Mechanisms of cell polarization

We are interested in elucidating pathways of cell polarization at the molecular level, with an focus on the roles of cytoskeletal and nuclear envelope proteins.

  • How nucleus-cytoskeleton connections are differently regulated for actin and microtubule.
  • How nuclear envelope proteins regulate the organization and dynamics of the cytoskeleton, e.g., the retrograde actin flow and the position of the centrosome.
  • How nuclear envelope proteins regulate cytoplasmic events, like the regulation of small GTPases and polarized cell secretion.

Effects of aging on cell polarization

Cell polarization during cell migration is affected by aging. We found that this is in part caused by cell secretion – cultured dermal fibroblasts from aged people secrete protein factors that are sufficient to inhibit cell polarization in young cells. Similar inhibitory factors are also present in serum from aged people. We have identified several of these aging factors and are working to understanding their modes of action.

  • Characterize the biological properties of these factors and identify their interacting proteins.
  • Study which step of the polarization pathway is affected by these factors.
  • Study how these factors affect the gene expression and regulation using next-generation sequencing.
  • Screen for small molecules that can bind to and reverse the effects of these factors, and test their potential use as rejuvenating factors.

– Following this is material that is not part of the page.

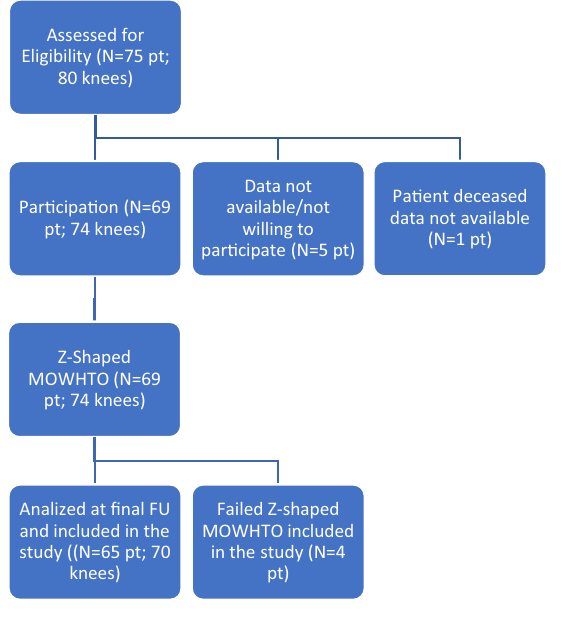
Table 1 Enrollment process flow diagram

Contribution of polarization defects to aging

Cell polarity is a fundamental phenomenon which is essential for various aspects of cell behavior. Defects in cell polarity has been suggested to contribute to aging, as shown in skin wound healing in stem cell renewal. Mutations of lamin proteins and alternations in prelamin A processing cause premature aging phenotype. SUN1 expression is increased by aging and this increase is both necessary and sufficient to cause polarity defect. These results highlight the effects of the nucleus and cell polarity in aging.

  • Study SUN1’s role in other cellular aging defects, like DNA damage and cellular senescence.
  • Study the effects of treatments that reverse polarity defects on other cellular aging defects.
  • Study the effects of aging factors on cellular aging.